Robert D. and Patricia E. Kern Center for the Science of Health Care Delivery, Mayo Clinic, Rochester, Minnesota, USA.
Palliat Med Rep. 2025 Apr 29;6(1):215-222. doi: 10.1089/pmr.2024.0110. eCollection 2025.
Collaborative methods are necessary to meet patient palliative care (PC) needs because of the inadequate supply of PC specialists.
This study aimed to conduct a needs assessment and determine primary care, emergency, and hospital physicians' general attitudes about primary PCs, confidence in managing common PC scenarios, and preferences for interaction with specialty PCs.
A sequential mixed-methods study design was used, whereby individual qualitative interviews informed the content of a quantitative survey. Semistructured telephone interviews were conducted by a member of the study team with expertise in qualitative research methods.
SETTING/SUBJECTS: The quantitative survey, delivered to primary care, emergency, and hospital physicians across four distinct geographic locations of a large health system, solicited impressions on common clinical PC scenarios that might pose challenges.
Survey data included demographic information, clinician confidence levels, preferences for support in managing PC scenarios, and likelihood to refer to PC.
The quantitative survey was completed by 126 physicians (response rate, 13.9%). Overall mean (standard deviation) confidence levels were lowest for a scenario about handling pain (5.57 [2.35] out of 10) and highest for goals-of-care conversations with the patient (7.80 [2.02]). Spearman correlations between mean confidence and likelihood to refer to PC demonstrated weak to moderate inverse correlations.
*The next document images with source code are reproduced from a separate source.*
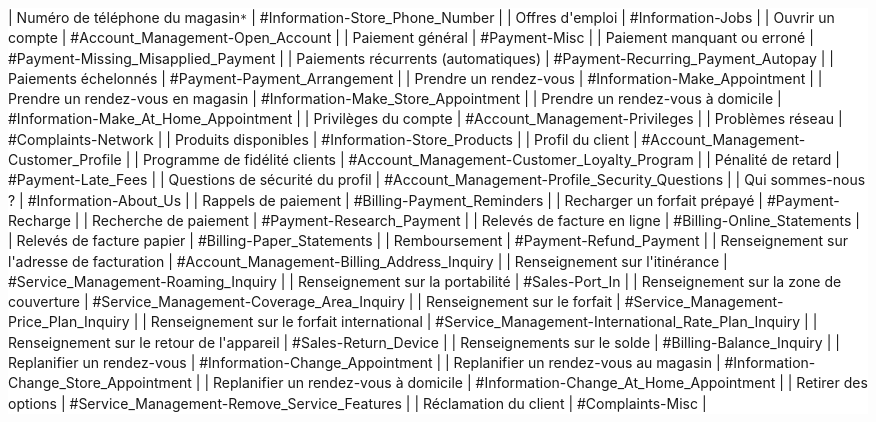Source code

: | Numéro de téléphone du magasin`*` | #Information-Store_Phone_Number |
| Offres d'emploi | #Information-Jobs |
| Ouvrir un compte | #Account_Management-Open_Account |
| Paiement général | #Payment-Misc |
| Paiement manquant ou erroné | #Payment-Missing_Misapplied_Payment |
| Paiements récurrents (automatiques) | #Payment-Recurring_Payment_Autopay |
| Paiements échelonnés | #Payment-Payment_Arrangement |
| Prendre un rendez-vous | #Information-Make_Appointment |
| Prendre un rendez-vous en magasin | #Information-Make_Store_Appointment |
| Prendre un rendez-vous à domicile | #Information-Make_At_Home_Appointment |
| Privilèges du compte | #Account_Management-Privileges |
| Problèmes réseau | #Complaints-Network |
| Produits disponibles | #Information-Store_Products |
| Profil du client | #Account_Management-Customer_Profile |
| Programme de fidélité clients | #Account_Management-Customer_Loyalty_Program |
| Pénalité de retard | #Payment-Late_Fees |
| Questions de sécurité du profil | #Account_Management-Profile_Security_Questions |
| Qui sommes-nous ? | #Information-About_Us |
| Rappels de paiement | #Billing-Payment_Reminders |
| Recharger un forfait prépayé | #Payment-Recharge |
| Recherche de paiement | #Payment-Research_Payment |
| Relevés de facture en ligne | #Billing-Online_Statements |
| Relevés de facture papier | #Billing-Paper_Statements |
| Remboursement | #Payment-Refund_Payment |
| Renseignement sur l'adresse de facturation | #Account_Management-Billing_Address_Inquiry |
| Renseignement sur l'itinérance | #Service_Management-Roaming_Inquiry |
| Renseignement sur la portabilité | #Sales-Port_In |
| Renseignement sur la zone de couverture | #Service_Management-Coverage_Area_Inquiry |
| Renseignement sur le forfait | #Service_Management-Price_Plan_Inquiry |
| Renseignement sur le forfait international | #Service_Management-International_Rate_Plan_Inquiry |
| Renseignement sur le retour de l'appareil | #Sales-Return_Device |
| Renseignements sur le solde | #Billing-Balance_Inquiry |
| Replanifier un rendez-vous | #Information-Change_Appointment |
| Replanifier un rendez-vous au magasin | #Information-Change_Store_Appointment |
| Replanifier un rendez-vous à domicile | #Information-Change_At_Home_Appointment |
| Retirer des options | #Service_Management-Remove_Service_Features |
| Réclamation du client | #Complaints-Misc |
Respondents with previous training in PC had higher mean confidence in managing symptoms and goals-of-care conversations.
Continuing efforts are needed to help improve physicians' confidence in primary PC skills and develop innovative methods to provide collaborative support of specialty PCs across various specialties and PC needs.
由于姑息治疗(PC)专家供应不足,采用协作方法对于满足患者的姑息治疗需求很有必要。
本研究旨在进行需求评估,并确定初级保健医生、急诊科医生和医院医生对初级姑息治疗的总体态度、处理常见姑息治疗情况的信心以及与专科姑息治疗互动的偏好。
采用顺序混合方法研究设计,通过个体定性访谈为定量调查的内容提供信息。由研究团队中具有定性研究方法专业知识的成员进行半结构化电话访谈。
设置/对象:向一个大型医疗系统四个不同地理位置的初级保健医生、急诊科医生和医院医生进行定量调查,征求他们对可能带来挑战的常见临床姑息治疗情况的看法。
调查数据包括人口统计学信息、临床医生的信心水平、处理姑息治疗情况时对支持的偏好以及转诊至姑息治疗的可能性。
126名医生完成了定量调查(回复率为13.9%)。对于处理疼痛的情况,总体平均(标准差)信心水平最低(10分制中为5.57[2.35]),而与患者进行护理目标对话的信心水平最高(7.80[2.02])。平均信心与转诊至姑息治疗可能性之间的斯皮尔曼相关性显示出弱到中度的负相关。接受过姑息治疗先前培训的受访者在管理症状和护理目标对话方面的平均信心更高。
需要持续努力来帮助提高医生对初级姑息治疗技能的信心,并开发创新方法,以在各个专科和姑息治疗需求方面为专科姑息治疗提供协作支持。